All parties now began to claim the merit of the Restoration in the hope of obtaining a reward, and bills for old arrears of alleged loyalty were sent in to the Government. The Scotch were of course not backward in looking after the profits due, or supposed to be due, on account of any assistance rendered to Charles in his misfortunes; but the king and his friends having been sold two or three times over by the crafty Caledonians, his majesty thought they had really made their full money out of him. When, therefore, the Marquis of Argyle asked permission to pay his respects, a friendly reply was despatched to bring him up to town; but on his arrival at Whitehall, he had scarcely knocked at the door when he found he was regularly let in, for a guard, tapping him on the shoulder, walked him off as a traitor. He was sent to be tried by his own countrymen; for as some of them would profit by his death, it was considered that making them his judges would be a sure method of getting rid of him. The result realised the estimate formed of the character of the Scotch, who condemned him and hanged him as a matter of beesness, because there was a small profit to be got out of the transaction. Poor Argyle had been the very party who had put the crown on the king's head a few years before at Scone; but, "Life," said he, on the scaffold, "is a toss up, and it's heads I lose on this melancholy occasion."

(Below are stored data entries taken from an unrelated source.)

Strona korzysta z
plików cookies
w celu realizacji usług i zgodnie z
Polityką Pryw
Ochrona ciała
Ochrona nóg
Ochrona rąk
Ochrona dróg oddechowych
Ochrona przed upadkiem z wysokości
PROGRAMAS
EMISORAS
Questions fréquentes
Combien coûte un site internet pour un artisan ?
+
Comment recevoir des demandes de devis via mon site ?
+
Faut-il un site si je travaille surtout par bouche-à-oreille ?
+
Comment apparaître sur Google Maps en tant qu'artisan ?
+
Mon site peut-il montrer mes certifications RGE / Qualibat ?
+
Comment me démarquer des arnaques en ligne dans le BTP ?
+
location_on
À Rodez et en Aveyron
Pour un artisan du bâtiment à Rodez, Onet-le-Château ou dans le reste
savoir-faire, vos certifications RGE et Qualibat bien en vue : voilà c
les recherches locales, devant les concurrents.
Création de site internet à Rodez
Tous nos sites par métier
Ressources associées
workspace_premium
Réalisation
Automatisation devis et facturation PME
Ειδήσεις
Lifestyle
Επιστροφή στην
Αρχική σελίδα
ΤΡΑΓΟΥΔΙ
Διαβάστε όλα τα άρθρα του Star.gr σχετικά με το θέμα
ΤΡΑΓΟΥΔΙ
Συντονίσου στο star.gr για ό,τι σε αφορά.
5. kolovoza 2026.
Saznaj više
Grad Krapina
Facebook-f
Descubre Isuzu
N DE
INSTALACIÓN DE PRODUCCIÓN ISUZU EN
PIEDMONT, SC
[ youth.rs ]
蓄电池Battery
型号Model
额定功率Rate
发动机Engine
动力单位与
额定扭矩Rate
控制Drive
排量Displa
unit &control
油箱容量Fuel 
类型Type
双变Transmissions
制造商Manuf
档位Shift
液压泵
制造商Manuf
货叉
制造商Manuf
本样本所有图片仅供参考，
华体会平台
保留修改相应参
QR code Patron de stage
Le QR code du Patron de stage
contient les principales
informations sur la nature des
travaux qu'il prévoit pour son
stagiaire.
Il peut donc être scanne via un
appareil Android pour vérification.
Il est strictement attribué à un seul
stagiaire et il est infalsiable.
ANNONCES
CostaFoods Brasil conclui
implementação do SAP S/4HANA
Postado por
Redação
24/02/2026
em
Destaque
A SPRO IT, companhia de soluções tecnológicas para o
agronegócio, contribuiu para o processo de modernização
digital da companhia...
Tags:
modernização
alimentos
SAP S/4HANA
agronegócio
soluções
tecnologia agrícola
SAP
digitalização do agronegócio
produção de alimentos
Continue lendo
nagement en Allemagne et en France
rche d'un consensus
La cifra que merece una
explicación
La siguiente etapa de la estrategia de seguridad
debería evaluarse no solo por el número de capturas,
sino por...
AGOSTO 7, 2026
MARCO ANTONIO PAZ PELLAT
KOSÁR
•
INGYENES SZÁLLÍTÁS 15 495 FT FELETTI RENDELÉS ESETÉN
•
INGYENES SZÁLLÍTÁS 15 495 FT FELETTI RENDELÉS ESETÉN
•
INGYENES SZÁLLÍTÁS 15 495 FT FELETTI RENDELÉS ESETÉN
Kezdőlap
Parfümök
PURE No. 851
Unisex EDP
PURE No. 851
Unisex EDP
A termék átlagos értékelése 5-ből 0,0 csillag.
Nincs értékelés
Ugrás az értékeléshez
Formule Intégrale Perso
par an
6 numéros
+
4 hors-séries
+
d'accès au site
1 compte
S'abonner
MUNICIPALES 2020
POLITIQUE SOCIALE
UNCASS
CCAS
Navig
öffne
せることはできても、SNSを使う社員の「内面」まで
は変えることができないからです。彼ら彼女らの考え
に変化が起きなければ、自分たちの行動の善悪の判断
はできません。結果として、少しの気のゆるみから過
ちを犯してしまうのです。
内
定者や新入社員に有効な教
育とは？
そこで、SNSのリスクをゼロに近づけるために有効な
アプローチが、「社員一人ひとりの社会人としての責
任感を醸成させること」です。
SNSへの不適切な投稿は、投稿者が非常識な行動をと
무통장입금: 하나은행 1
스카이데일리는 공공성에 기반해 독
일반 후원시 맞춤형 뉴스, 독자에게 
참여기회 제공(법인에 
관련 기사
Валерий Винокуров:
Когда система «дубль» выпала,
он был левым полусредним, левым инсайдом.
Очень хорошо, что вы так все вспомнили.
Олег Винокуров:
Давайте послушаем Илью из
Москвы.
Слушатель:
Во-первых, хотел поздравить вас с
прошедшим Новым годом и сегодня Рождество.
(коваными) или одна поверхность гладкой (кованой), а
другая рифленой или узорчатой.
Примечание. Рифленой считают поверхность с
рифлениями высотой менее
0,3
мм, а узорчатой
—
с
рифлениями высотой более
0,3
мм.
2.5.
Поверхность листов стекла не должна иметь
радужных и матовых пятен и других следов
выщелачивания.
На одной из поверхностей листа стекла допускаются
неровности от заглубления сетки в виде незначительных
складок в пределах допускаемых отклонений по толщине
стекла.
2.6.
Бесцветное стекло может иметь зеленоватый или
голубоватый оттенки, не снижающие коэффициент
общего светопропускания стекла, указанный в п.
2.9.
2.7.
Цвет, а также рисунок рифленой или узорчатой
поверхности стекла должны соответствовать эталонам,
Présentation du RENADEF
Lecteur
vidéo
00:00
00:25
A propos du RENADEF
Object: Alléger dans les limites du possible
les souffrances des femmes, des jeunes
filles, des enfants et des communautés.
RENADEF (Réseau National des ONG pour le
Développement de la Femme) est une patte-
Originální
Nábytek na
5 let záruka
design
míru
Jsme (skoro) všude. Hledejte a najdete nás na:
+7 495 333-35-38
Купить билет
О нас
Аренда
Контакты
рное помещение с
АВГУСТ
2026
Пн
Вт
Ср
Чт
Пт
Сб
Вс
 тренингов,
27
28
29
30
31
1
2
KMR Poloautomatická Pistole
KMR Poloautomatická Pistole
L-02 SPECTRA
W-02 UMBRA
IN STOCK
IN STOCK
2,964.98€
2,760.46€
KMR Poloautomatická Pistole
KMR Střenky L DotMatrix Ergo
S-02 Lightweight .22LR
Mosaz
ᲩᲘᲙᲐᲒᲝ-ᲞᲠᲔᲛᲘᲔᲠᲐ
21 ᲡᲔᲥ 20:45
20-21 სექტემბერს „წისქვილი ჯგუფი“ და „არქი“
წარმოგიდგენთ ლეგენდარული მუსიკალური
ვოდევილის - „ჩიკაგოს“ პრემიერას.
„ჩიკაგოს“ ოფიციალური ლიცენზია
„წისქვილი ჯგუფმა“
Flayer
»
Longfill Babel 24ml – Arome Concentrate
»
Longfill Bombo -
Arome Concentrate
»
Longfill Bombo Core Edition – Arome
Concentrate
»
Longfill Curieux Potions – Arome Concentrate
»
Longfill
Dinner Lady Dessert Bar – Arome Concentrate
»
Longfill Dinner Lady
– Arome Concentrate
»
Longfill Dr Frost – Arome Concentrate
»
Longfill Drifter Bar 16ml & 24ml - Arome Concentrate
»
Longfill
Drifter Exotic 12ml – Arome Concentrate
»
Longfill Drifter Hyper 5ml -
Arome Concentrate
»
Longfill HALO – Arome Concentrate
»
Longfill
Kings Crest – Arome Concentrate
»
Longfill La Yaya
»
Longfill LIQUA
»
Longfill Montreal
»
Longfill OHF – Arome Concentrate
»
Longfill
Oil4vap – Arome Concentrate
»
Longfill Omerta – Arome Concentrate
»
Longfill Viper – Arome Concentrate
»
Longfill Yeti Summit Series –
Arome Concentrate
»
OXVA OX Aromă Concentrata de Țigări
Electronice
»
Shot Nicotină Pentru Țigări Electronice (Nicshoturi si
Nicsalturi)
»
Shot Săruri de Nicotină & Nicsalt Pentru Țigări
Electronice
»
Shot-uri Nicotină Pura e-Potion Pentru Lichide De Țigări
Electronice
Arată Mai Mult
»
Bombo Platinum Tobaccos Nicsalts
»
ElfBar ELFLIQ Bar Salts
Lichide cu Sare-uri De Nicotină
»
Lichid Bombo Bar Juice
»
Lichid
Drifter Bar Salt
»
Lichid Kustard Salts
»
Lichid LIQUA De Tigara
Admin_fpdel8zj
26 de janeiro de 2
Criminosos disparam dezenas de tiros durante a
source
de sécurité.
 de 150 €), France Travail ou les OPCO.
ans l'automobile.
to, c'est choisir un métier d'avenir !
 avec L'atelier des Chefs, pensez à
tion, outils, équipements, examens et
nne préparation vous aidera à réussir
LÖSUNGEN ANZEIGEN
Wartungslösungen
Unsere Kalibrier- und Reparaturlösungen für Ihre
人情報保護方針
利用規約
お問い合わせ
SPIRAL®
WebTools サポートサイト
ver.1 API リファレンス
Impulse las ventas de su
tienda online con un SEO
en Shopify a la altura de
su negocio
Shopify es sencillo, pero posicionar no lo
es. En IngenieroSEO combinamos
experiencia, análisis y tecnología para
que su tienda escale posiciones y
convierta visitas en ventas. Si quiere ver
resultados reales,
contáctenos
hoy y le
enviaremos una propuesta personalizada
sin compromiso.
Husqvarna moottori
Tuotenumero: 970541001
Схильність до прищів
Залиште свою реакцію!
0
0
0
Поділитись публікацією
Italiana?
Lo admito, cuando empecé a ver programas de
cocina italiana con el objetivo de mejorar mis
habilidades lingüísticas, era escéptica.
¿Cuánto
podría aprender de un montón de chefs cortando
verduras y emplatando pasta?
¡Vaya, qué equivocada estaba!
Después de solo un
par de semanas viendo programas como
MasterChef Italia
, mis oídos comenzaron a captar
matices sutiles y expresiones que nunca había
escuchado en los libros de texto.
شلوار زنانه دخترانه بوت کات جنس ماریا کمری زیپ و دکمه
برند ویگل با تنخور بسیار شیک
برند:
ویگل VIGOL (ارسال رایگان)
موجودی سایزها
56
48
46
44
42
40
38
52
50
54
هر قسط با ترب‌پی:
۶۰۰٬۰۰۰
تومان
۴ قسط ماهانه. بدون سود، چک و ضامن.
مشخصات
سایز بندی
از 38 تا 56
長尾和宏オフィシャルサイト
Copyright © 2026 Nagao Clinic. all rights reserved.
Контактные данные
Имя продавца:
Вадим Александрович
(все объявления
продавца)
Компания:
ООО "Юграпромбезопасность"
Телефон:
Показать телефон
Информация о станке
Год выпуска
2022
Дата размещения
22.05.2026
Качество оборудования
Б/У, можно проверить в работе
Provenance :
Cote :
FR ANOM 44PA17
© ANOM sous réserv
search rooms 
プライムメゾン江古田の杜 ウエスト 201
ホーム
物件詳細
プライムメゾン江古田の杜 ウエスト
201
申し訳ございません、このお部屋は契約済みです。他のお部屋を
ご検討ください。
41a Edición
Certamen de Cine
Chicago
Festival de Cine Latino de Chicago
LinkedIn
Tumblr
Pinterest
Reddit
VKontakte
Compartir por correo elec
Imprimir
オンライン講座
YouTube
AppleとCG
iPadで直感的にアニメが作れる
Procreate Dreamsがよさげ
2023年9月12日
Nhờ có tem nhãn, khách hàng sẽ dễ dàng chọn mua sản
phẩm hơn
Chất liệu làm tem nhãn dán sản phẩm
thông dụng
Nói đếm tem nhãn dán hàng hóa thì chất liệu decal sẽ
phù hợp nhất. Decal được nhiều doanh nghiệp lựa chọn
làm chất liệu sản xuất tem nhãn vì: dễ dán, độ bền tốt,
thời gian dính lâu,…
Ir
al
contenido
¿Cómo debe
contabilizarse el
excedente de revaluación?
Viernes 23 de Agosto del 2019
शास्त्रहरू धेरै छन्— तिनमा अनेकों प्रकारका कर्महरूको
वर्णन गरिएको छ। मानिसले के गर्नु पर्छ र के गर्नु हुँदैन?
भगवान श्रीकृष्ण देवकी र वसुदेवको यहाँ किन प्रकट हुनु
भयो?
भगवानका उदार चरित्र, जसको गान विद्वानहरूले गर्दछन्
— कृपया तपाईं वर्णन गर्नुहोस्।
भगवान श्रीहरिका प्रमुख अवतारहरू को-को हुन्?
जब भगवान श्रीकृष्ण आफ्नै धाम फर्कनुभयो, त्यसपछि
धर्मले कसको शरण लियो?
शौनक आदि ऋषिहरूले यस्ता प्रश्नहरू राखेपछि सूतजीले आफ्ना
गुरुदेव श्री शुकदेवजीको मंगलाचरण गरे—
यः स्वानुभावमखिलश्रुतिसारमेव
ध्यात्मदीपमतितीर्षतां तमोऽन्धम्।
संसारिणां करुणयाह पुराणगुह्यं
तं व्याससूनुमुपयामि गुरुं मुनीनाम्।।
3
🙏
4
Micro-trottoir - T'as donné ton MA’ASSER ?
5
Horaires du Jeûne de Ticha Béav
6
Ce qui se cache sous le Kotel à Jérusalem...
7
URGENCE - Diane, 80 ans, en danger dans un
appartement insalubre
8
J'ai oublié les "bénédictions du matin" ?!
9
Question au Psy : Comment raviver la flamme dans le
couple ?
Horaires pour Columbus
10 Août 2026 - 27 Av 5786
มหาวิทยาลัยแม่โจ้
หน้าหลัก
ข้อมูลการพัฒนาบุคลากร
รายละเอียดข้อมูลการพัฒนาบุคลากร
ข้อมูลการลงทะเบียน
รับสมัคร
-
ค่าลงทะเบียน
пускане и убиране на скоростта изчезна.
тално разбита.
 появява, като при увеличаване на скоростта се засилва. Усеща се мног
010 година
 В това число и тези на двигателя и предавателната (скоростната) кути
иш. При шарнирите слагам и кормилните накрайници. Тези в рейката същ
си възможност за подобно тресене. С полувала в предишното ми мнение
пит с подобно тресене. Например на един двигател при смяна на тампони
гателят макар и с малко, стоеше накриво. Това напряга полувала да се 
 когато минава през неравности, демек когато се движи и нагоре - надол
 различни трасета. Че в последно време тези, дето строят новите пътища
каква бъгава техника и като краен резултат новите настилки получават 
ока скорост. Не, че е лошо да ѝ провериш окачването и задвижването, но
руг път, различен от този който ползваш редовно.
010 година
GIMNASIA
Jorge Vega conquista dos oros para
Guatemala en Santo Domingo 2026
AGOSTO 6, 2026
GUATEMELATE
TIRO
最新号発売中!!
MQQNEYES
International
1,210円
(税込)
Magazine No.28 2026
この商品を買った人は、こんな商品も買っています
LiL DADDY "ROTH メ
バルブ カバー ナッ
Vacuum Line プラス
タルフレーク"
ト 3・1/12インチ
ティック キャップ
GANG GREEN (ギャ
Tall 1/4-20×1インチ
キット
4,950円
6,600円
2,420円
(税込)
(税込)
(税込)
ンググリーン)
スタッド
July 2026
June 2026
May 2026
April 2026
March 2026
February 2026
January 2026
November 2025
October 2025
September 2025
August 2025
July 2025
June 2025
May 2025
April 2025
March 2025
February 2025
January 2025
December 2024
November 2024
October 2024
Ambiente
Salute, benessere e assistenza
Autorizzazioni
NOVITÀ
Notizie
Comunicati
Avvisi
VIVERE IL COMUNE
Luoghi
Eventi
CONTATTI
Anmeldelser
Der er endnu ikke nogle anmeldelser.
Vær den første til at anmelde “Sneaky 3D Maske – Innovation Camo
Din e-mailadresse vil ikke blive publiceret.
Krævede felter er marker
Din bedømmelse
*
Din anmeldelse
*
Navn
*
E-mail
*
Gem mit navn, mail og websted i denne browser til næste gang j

On the 8th of May, 1661, a new Parliament met, which lasted even longer than the long one par excellence, and, indeed, the lengths to which it went might alone have entitled it to the epithet bestowed on its Republican predecessor. The Cavaliers had a very large majority in this assembly, and the off-hand manner in which it dealt with the country rendered the words cavalier treatment and bad treatment synonymous. The royal prerogative was the object of nearly all the acts of this assembly; and the rights of monarchy were being continually declared, in the same spirit as the artist who wrote "This is a lion," under his picture, because there would have been room for doubt in the absence of the epigraph. Thus the frequent assertions of the Parliament that the king was paramount, and indeed absolute, were tolerably good evidence of the fact that the position is not altogether incontrovertible.
After a brief session, in which the Cavaliers helped themselves to £60,000, by way of compensation-money, and voted a supply to the king, the Parliament adjourned from the 30th of July till the 28th of November, by which time Charles and his minister, Clarendon, had got up a little mare's nest of a pretended conspiracy, to give a new impetus to the prevailing spirit of inconsiderate loyalty. The servile Commons called at once for a few supplementary executions, and with this view it was resolved to look through the back numbers, or stock remaining on hand, of the regicides. Lord Monson, Sir Henry Mild-may, and Sir Robert Wallop, were "unearthed" from the obscurity into which they had crept, and were dragged on sledges, with ropes round their necks, to Tyburn and back again. Poor Wallop's name was cruelly made suggestive of ruffianly attacks, which, by turning the first person present—Wallop—into the participle in ing, the reader will at once mentally realise.